Overall, both maintenance and capital dredging volumes increase with SLR and dredging locations tend to shift upstream. The experiments indicate that channels under SLR tend towards a new equilibrium by changing their hypsometry (width and depth) in response to excess water. This has the overall effect of increasing channel mobility and channel migration speeds. In dredged systems, banks become unstable and collapse into channels which is compounded with rapid erosion of intertidal bars and shoals.  


Intertidal areas in non-dredged systems tend to maintain their elevation and extent under SLR, though their locations shift in the upstream direction.  In contrast, dredged systems typically show a decrease in total intertidal area, which means the loss of valuable intertidal habitat area and reduction of flood storage. 

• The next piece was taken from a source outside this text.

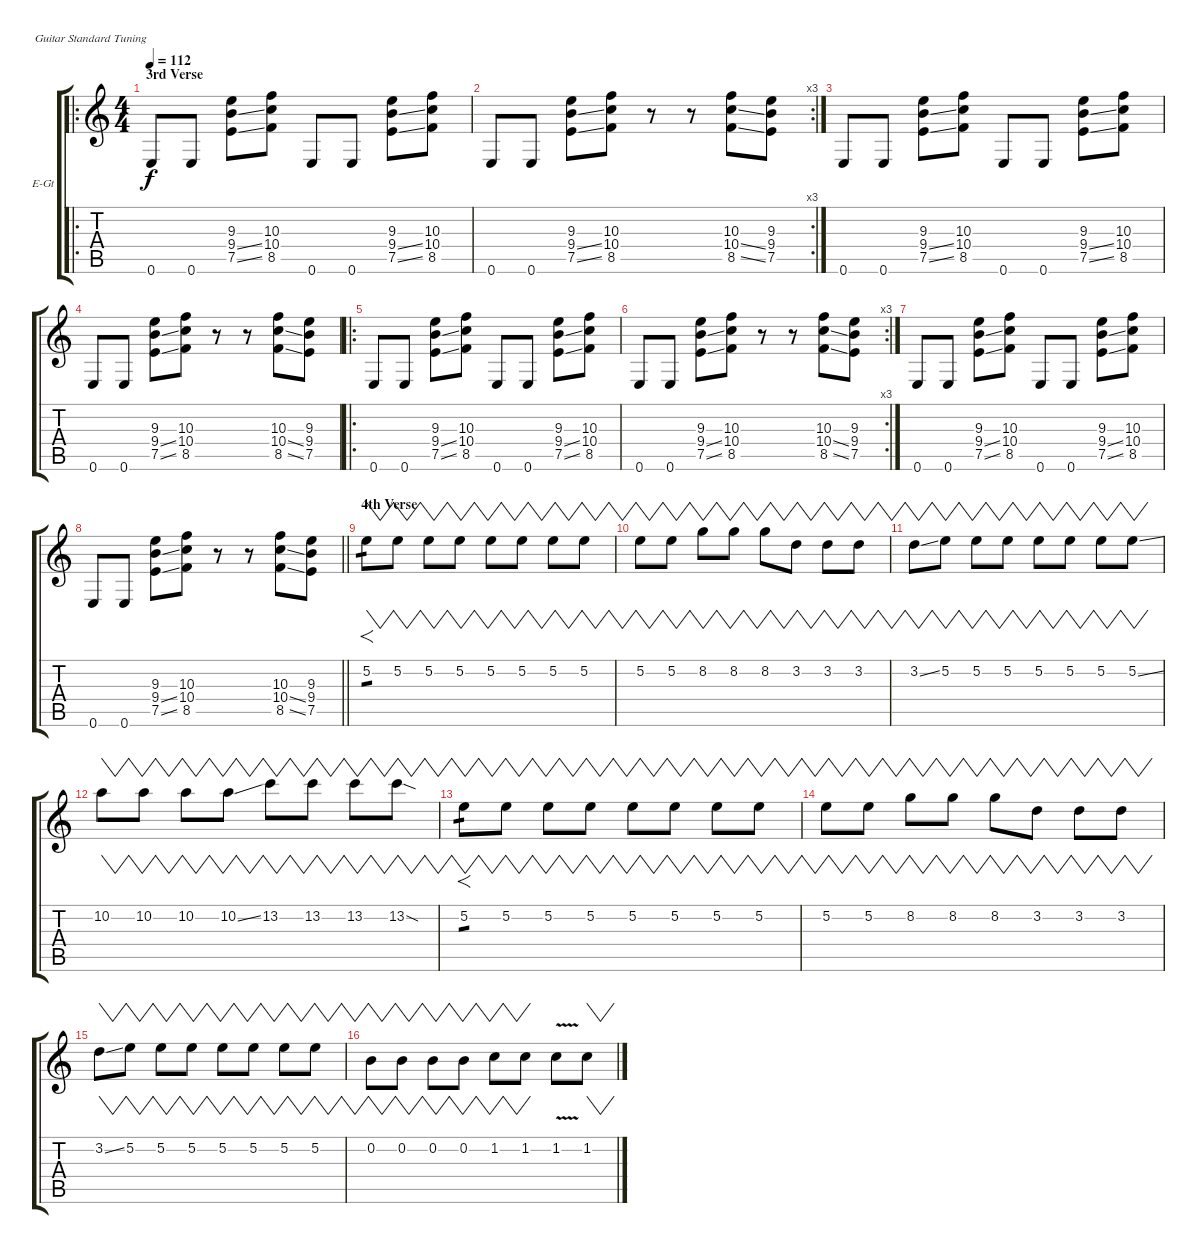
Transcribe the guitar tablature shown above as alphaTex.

In the long-term, dredged systems without SLR have an almost fixed morphology, such that the dredged channel persists even after dredging ends. But SLR overwhelms this fixation and remobilizes sediment, enhances channel meandering and migration and induces lateral expansion. If estuaries are constrained by dikes, bank protection or other flood measures, this excess energy, which is not all dissipated in meandering and migration, may have negative effects on infrastructure. In undredged systems, shallower channels have more space to deepen and widen, reducing the braiding index and providing more adaptation capacity. Infrastructure along urban dredged systems (e.g. flood protection measures, dikes) will be at higher risk under SLR than systems with floodplains and intertidal areas which have space to adapt.  


How to cite: Cox, J., Lingbeek, J., Weisscher, S., and Kleinhans, M.: The effects of sea-level rise on estuary morphology in dredged and undredged systems, EGU General Assembly 2022, Vienna, Austria, 23–27 May 2022, EGU22-702,, 2022.